* [What you need to do]: Lines below that include the word "designed" should each be copied.

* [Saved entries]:
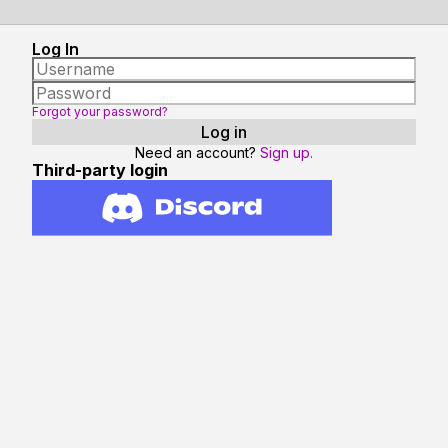
Log In
Forgot your password?
Need an account?
Sign up.
Third-party login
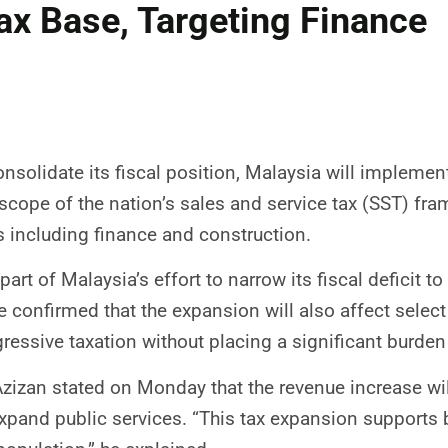
ax Base, Targeting Finance
nsolidate its fiscal position, Malaysia will implement
scope of the nation’s sales and service tax (SST) fra
s including finance and construction.
art of Malaysia’s effort to narrow its fiscal deficit
ce confirmed that the expansion will also affect selec
ressive taxation without placing a significant burden
izan stated on Monday that the revenue increase wil
expand public services. “This tax expansion supports 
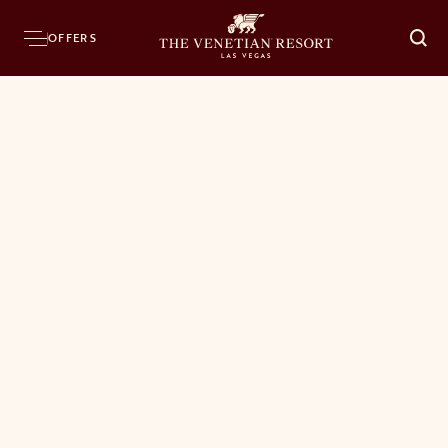
OFFERS
O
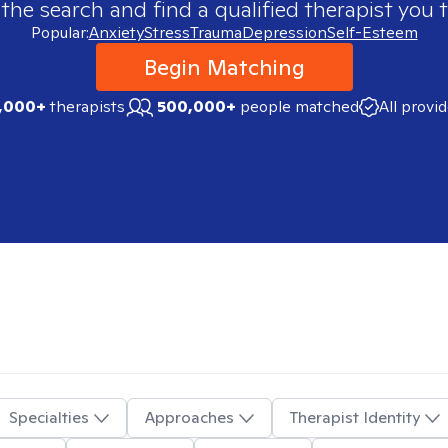
 the search and find a qualified therapist you t
Popular:
Anxiety
Stress
Trauma
Depression
Self-Esteem
Begin Matching
,000+
therapists
500,000+
people matched
All provi
Specialties
Approaches
Therapist Identity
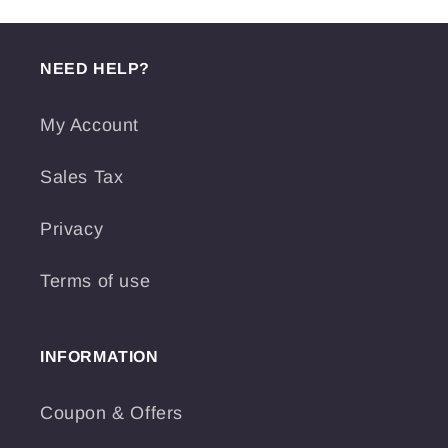
NEED HELP?
My Account
Sales Tax
Privacy
Terms of use
INFORMATION
Coupon & Offers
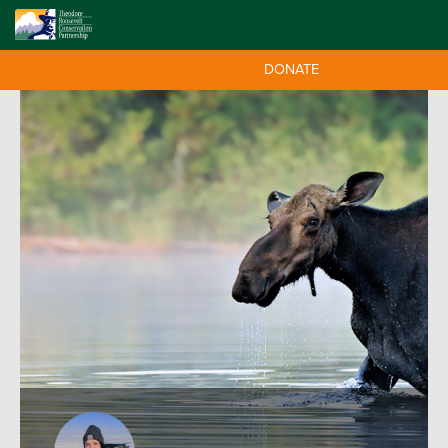
DONATE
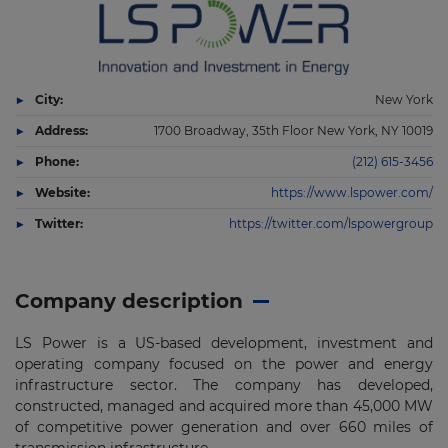
City:
New York
Address:
1700 Broadway, 35th Floor New York, NY 10019
Phone:
(212) 615-3456
Website:
https://www.lspower.com/
Twitter:
https://twitter.com/lspowergroup
Company description
LS Power is a US-based development, investment and
operating company focused on the power and energy
infrastructure sector. The company has developed,
constructed, managed and acquired more than 45,000 MW
of competitive power generation and over 660 miles of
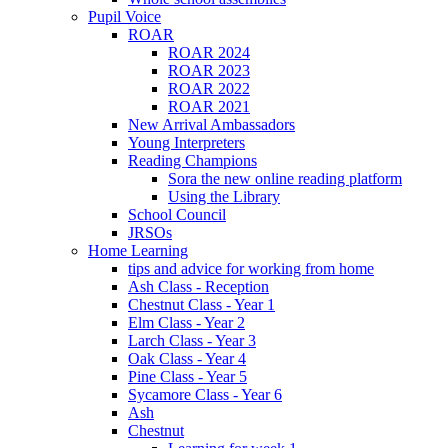
Pupil Voice
ROAR
ROAR 2024
ROAR 2023
ROAR 2022
ROAR 2021
New Arrival Ambassadors
Young Interpreters
Reading Champions
Sora the new online reading platform
Using the Library
School Council
JRSOs
Home Learning
tips and advice for working from home
Ash Class - Reception
Chestnut Class - Year 1
Elm Class - Year 2
Larch Class - Year 3
Oak Class - Year 4
Pine Class - Year 5
Sycamore Class - Year 6
Ash
Chestnut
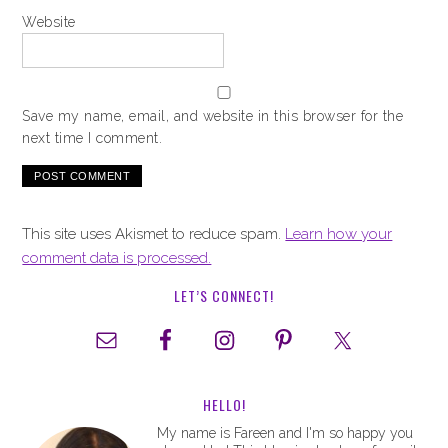
Website
Save my name, email, and website in this browser for the
next time I comment.
This site uses Akismet to reduce spam.
Learn how your
comment data is processed.
LET’S CONNECT!
HELLO!
My name is Fareen and I'm so happy you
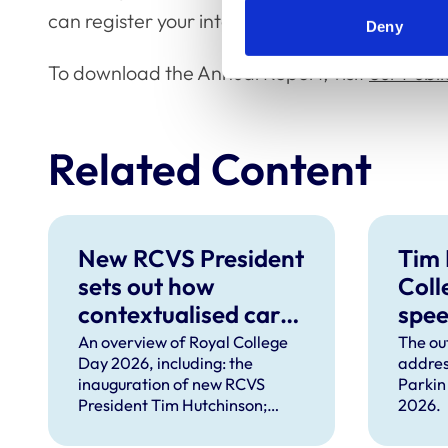
can register your interest in remotely attendin
Deny
To download the Annual Report, visit
our Publ
Related Content
New RCVS President
Tim 
sets out how
Coll
contextualised care
spe
can help solve
An overview of Royal College
The ou
Day 2026, including: the
addres
complex problems
inauguration of new RCVS
Parkin
facing the
President Tim Hutchinson;
2026.
professions
speeches from RCVS CEO
Lizzie Lockett, outgoing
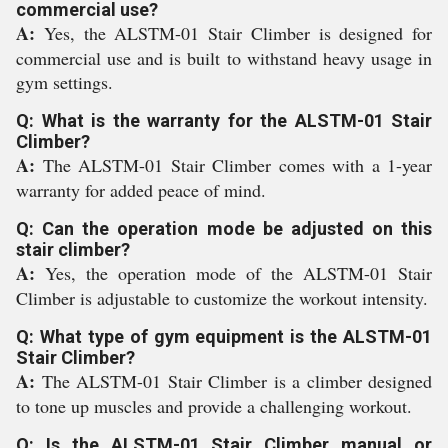
commercial use?
A:
Yes, the ALSTM-01 Stair Climber is designed for
commercial use and is built to withstand heavy usage in
gym settings.
Q: What is the warranty for the ALSTM-01 Stair
Climber?
A:
The ALSTM-01 Stair Climber comes with a 1-year
warranty for added peace of mind.
Q: Can the operation mode be adjusted on this
stair climber?
A:
Yes, the operation mode of the ALSTM-01 Stair
Climber is adjustable to customize the workout intensity.
Q: What type of gym equipment is the ALSTM-01
Stair Climber?
A:
The ALSTM-01 Stair Climber is a climber designed
to tone up muscles and provide a challenging workout.
Q: Is the ALSTM-01 Stair Climber manual or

* [Task solution]:
Yes, the ALSTM-01 Stair Climber is designed for
The ALSTM-01 Stair Climber is a climber designed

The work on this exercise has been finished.